Yeni Yüksek Öğrenim Kurulu (YÖK) Yasa Tasarısı Önerisi tartışılmaya devam ediliyor. Boğaziçi Üniversitesi'nde Üniversite Öğretim Üyeleri Derneği (ÜÖÜD) tarafından düzenlenen, öğrenciler, öğretim üyeleri, işten çıkartılmalarla karşı karşıya olan İstanbul Teknik Üniversiteli (İTÜ) asistanlar, sendikalar ve sivil toplum örgütleri katıldığı toplantı, dışarıdaki öğrencilerin "YÖK'e hayır" sloganları eşliğinde yapıldı.
Boğaziçi Üniversitesi Rektörü Gülay Barbarosoğlu yaptığı açılış konuşmasında YÖK yasasının değişmesini dört gözle beklediklerini, yeni yasa çalışmalarının tamamen ilkesel, özerk, özgür bir yüksek öğretim sistemi oluşturmayı hedeflenmesini istediklerini belirtti.
YÖK Başkanı Gökhan Çetinsaya, 12 Eylül sonrası ortaya çıkan merkeziyetçi yapıya sahip ve o günün vesayet rejiminin ürünü olan 2547 sayılı kanunun değişmesi gerektiği konusunda herkesin hemfikir olduğunu belirtti.
Çetinsaya, yasa taslağındaki kalkış noktasının, 21. yüzyılda Türkiye'nin ve dünyanın dinamiklerini karşılayabilmek ve buna uygun politika üretebilmek için yükseköğretim alanını nasıl yaratabiliriz ve yeniden yapılandırmanın araçlarından biri olarak yasa nasıl çıkarılabilir soruları olduğunu ifade etti.
Çetinsaya taslakta yer alan sistemin şu beş temel esasa dayandığını belirtti: "Çeşitlilik", "Kurumsal özerklik ve hesap verebilirlik", "Performans değerlendirmesi" ve "Rekabet", "Mali esneklik ve çok kaynaklı gelir yapısı, kalite güvencesi."
"Yasa eskisinden daha merkeziyetçi"
Öğretim Üyeleri Derneği'nden Fikret Adaman yeni yasa hazırlama girişiminin olumlu olduğunu belirtirken yasa hazırlığında farklı görüşlerin dinlenmesinin daha geniş zamana yayılması gerektiğini, sürecin nasıl işleyeceğinin netleşmesini, merkeziyetçi unsurların temizlenmesini ve yönetişimsel anlamdaki vurgunun demokratik katılımcı, saydam ve hesap verebilir yapılar şeklinde olması gerektiğini söyledi.

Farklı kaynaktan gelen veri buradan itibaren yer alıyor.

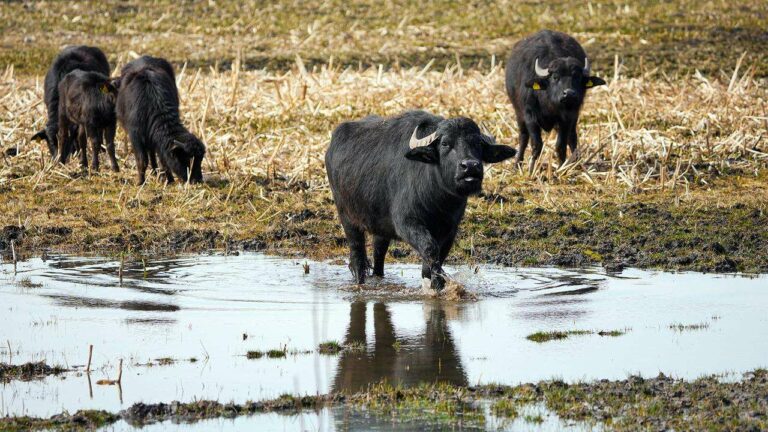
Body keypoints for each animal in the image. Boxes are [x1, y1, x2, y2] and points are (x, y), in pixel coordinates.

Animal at [324, 109, 516, 292]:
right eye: (445, 143)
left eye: (477, 144)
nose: (470, 166)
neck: (439, 201)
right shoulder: (406, 223)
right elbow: (430, 249)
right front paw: (438, 283)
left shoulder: (449, 231)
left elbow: (435, 258)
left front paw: (433, 282)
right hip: (348, 218)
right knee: (358, 258)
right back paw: (359, 283)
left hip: (381, 227)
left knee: (379, 254)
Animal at [504, 29, 608, 171]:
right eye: (555, 77)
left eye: (577, 77)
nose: (569, 94)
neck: (548, 104)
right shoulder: (529, 116)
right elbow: (536, 144)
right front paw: (531, 169)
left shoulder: (567, 118)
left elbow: (561, 145)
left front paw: (561, 167)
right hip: (518, 113)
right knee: (523, 137)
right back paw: (517, 164)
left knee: (572, 137)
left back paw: (577, 162)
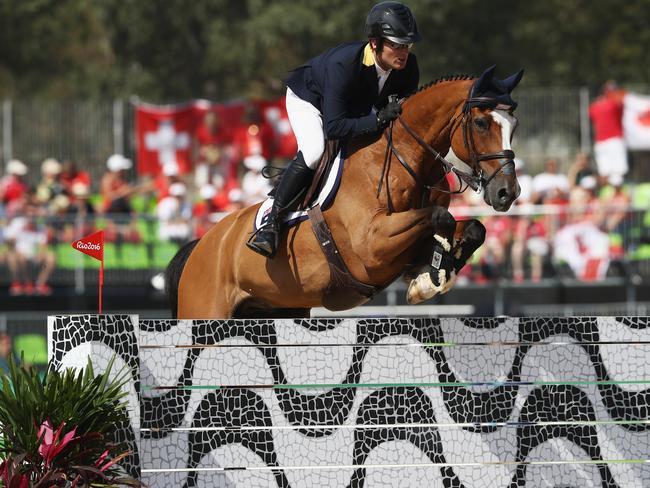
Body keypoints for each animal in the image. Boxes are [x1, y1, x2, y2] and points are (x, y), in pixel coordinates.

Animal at [167, 66, 520, 322]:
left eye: (513, 125)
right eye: (480, 123)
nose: (508, 193)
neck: (407, 160)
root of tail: (201, 245)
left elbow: (473, 228)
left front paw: (429, 277)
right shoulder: (372, 247)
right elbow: (440, 217)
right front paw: (430, 278)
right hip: (205, 315)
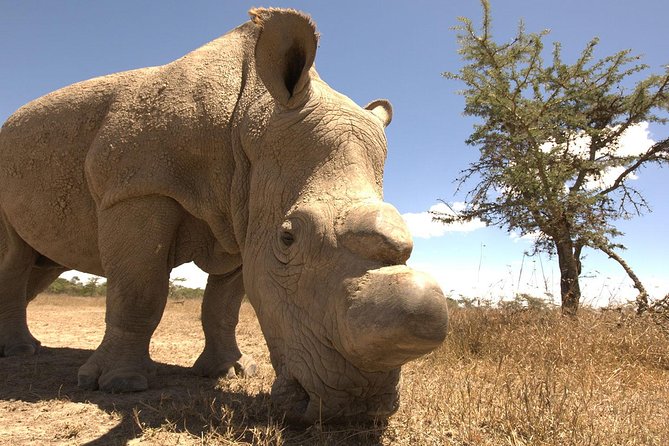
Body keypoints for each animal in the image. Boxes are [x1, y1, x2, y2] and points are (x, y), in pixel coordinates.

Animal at [0, 8, 449, 424]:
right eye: (288, 238)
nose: (353, 409)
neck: (252, 122)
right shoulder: (137, 189)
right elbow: (138, 291)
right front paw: (118, 385)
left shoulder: (244, 217)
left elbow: (223, 306)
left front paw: (230, 371)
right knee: (14, 260)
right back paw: (20, 352)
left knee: (42, 263)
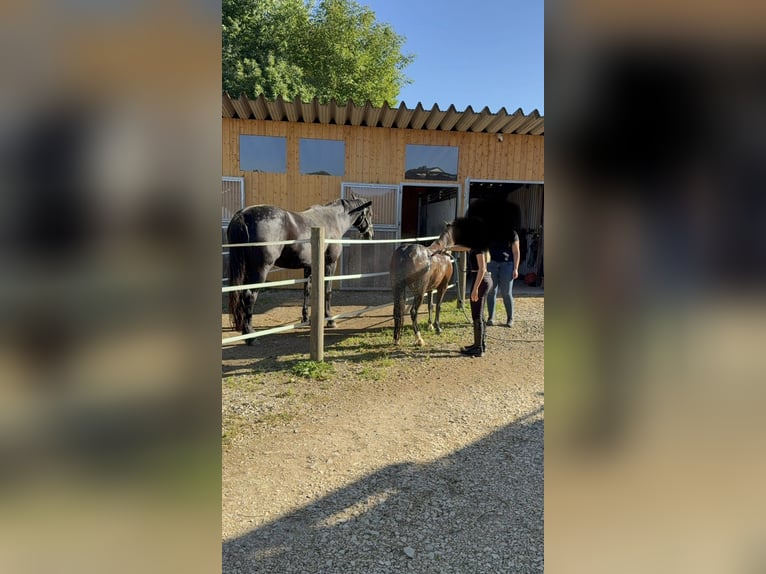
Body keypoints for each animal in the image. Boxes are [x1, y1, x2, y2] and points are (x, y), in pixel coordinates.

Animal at [227, 193, 373, 344]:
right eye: (369, 213)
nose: (370, 234)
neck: (332, 219)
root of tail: (243, 215)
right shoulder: (330, 264)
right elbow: (328, 291)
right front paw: (330, 320)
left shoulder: (309, 266)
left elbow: (306, 291)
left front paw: (306, 318)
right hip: (260, 270)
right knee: (249, 296)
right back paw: (250, 335)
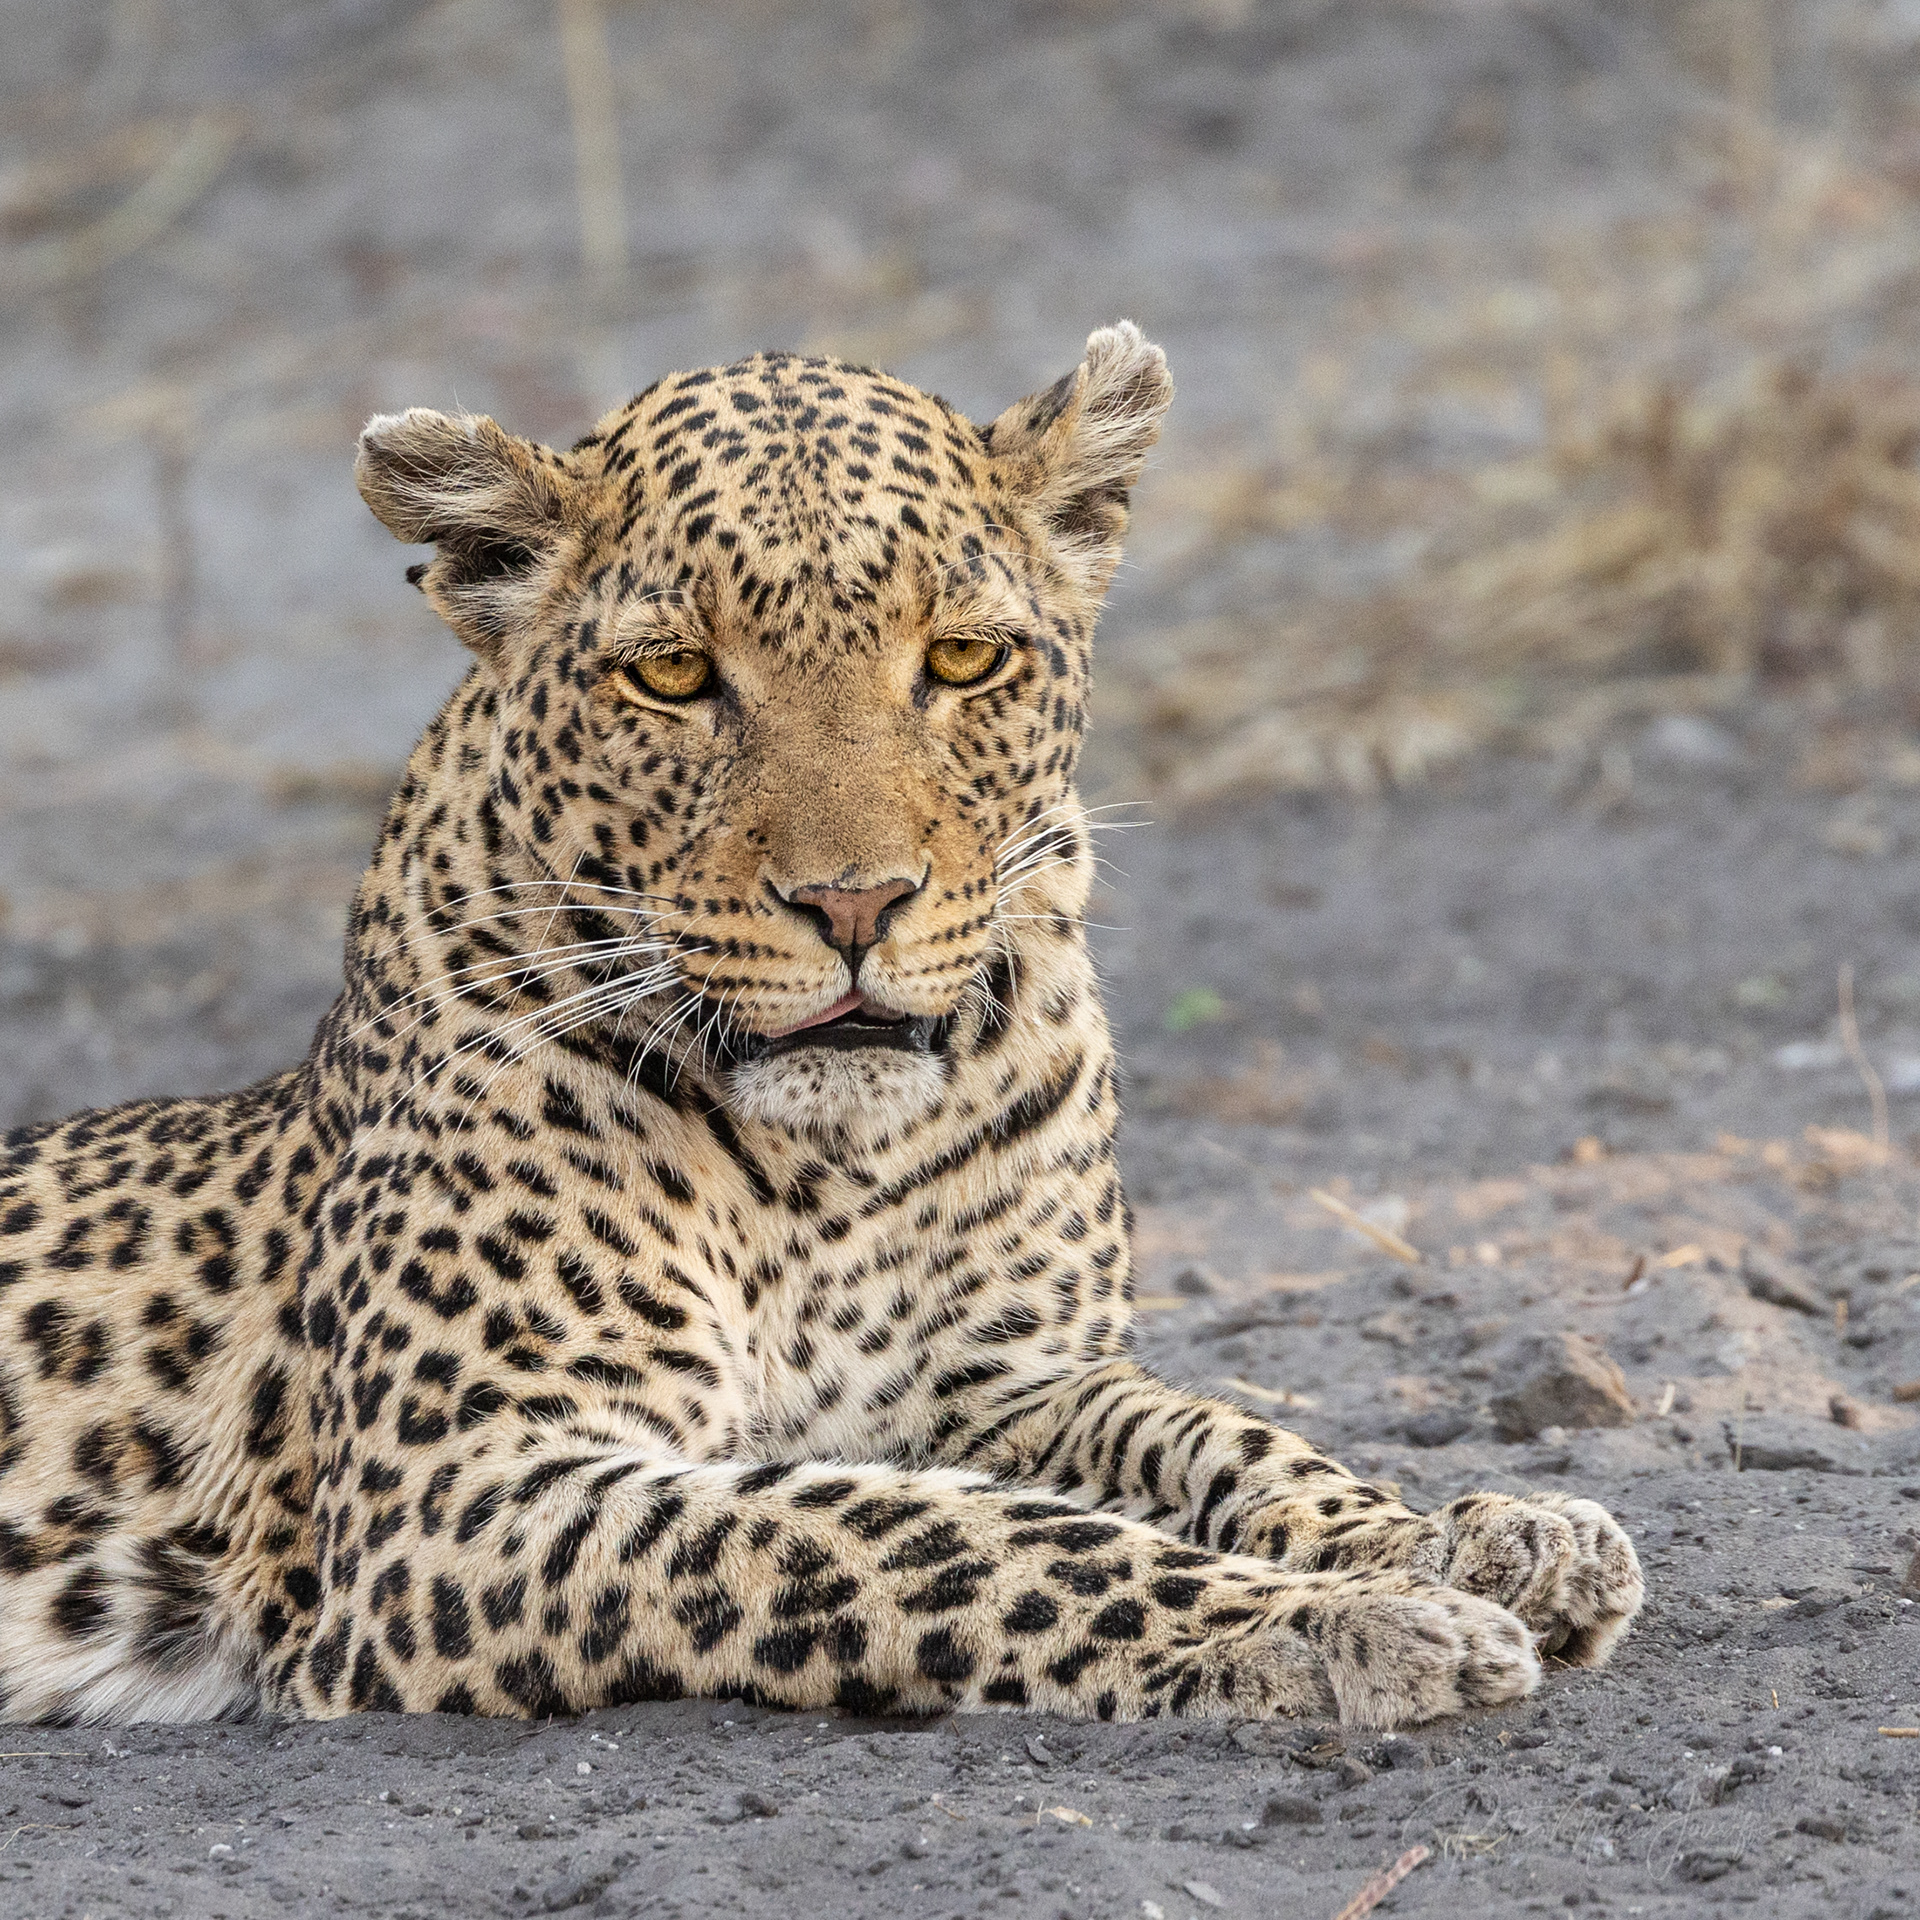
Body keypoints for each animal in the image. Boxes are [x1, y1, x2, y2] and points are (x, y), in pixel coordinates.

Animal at [0, 322, 1642, 1730]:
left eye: (965, 660)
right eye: (672, 675)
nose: (855, 905)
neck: (826, 1170)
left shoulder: (1006, 1381)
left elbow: (1224, 1434)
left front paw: (1471, 1540)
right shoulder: (466, 1492)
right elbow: (923, 1538)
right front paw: (1337, 1625)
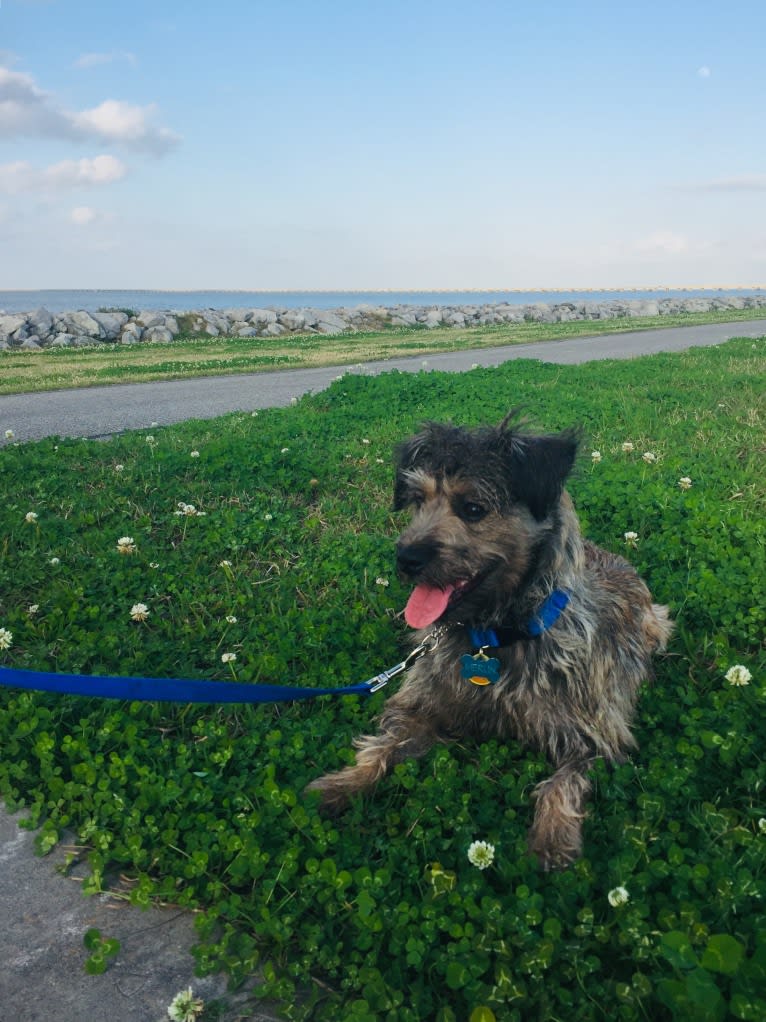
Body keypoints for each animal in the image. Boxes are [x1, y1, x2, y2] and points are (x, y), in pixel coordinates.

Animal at [308, 414, 674, 870]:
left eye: (473, 508)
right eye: (417, 501)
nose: (405, 558)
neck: (493, 636)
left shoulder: (596, 733)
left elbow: (563, 783)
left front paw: (552, 836)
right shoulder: (422, 707)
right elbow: (382, 745)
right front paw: (345, 782)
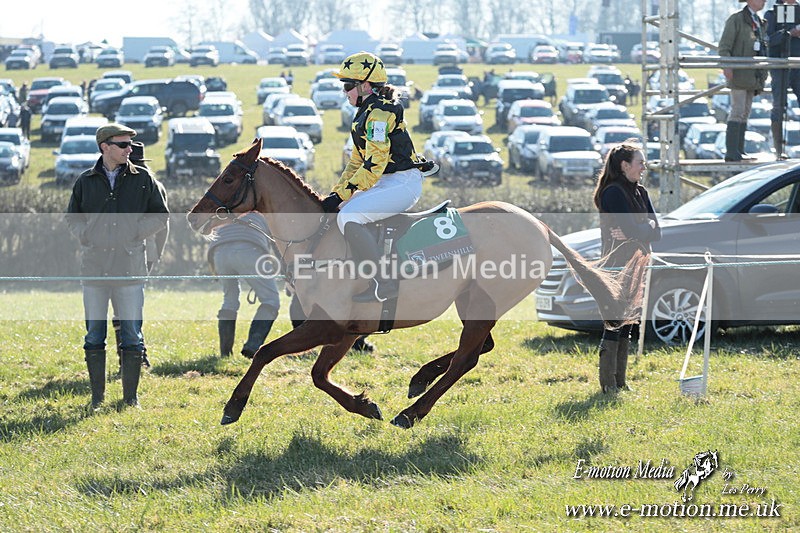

YÖK'ün merkeziyetçi olmakla eleştirildiğini ancak yeni yasada merkeziyetçiliğin daha da derinleştiğini belirten Adaman, üniversite konseyi fikrinin kabul edilemez olduğunu üniversitelerin rektörlerini kendilerinin seçmelerini istediklerini söyleyerek taslaktaki piyasa ve faydacılığa yönelik vurguyu da eleştirdi.
"Yasayla orman bekçiliği yapmak isteniyor"
Öğretim Üyeleri Derneği'nde Reşit Canbeyli YÖK başkanının eski YÖK yasasının merkeziyetçi olmasını söylemesinden yola çıkarak, "Yenisinin öyle olmayacağı anlaşıyor ama kötü bir haberim var, bu doğru değil" diyerek başladığı sözlerine bir anekdotla devam etti:
"Slaytlar izletilen iki gruptan birine orada otobüs var mı diye sorulurken diğer gruba otobüsün rengi neydi diye soruluyor. Birinci grup otobüsün varlığını tartışırken ikinci grup bunu hiç düşünmeden rengini tartışıyor. Bize de otobüs gösterip rengini soruyorlar. Kusura bakmayın otobüs yok orada."
Performans puanlama sistemini eleştiren Canbeyli bu sistemle üstlerin astlara baskı yapacaklarını belirterek üniversal kavramının sayılara ve askeri standartla indiren yasayı kabul etmenin mümkün olmadığını söyledi.
"Üniversite bir ağaçtır, yeşertilmesi gerekiyor. Bu yasa üniversitelere üniversite olarak bakmıyor, bir orman olarak görüyor ve orman bekçiliği yapmak istiyor."
"Yasada akademinin dili yok"
Öğretim Üyeleri Derneği'nden Nihal Saban "KCK, Ergenekon davaları, üniversite içinde ve dışında şiddetin yaşandığı koşullarda yasa tartışacak halimiz yok. Toplumsal barışa ulaşıp silahlar sustuktan sonra yasayı tekrar tartışmaya ihtiyacımız var" diyerek başladı konuşmasına.
Yasaya akademinin dilinin yansımadığını ve hukukçu eli değmediğini söyleyen Saban, taslağın Bakanlar Kurulu tarafından hazırlanmış gibi olduğunu belirterek, üniversitelerde daha çok siyasi baskı yaratacağını vurguladı.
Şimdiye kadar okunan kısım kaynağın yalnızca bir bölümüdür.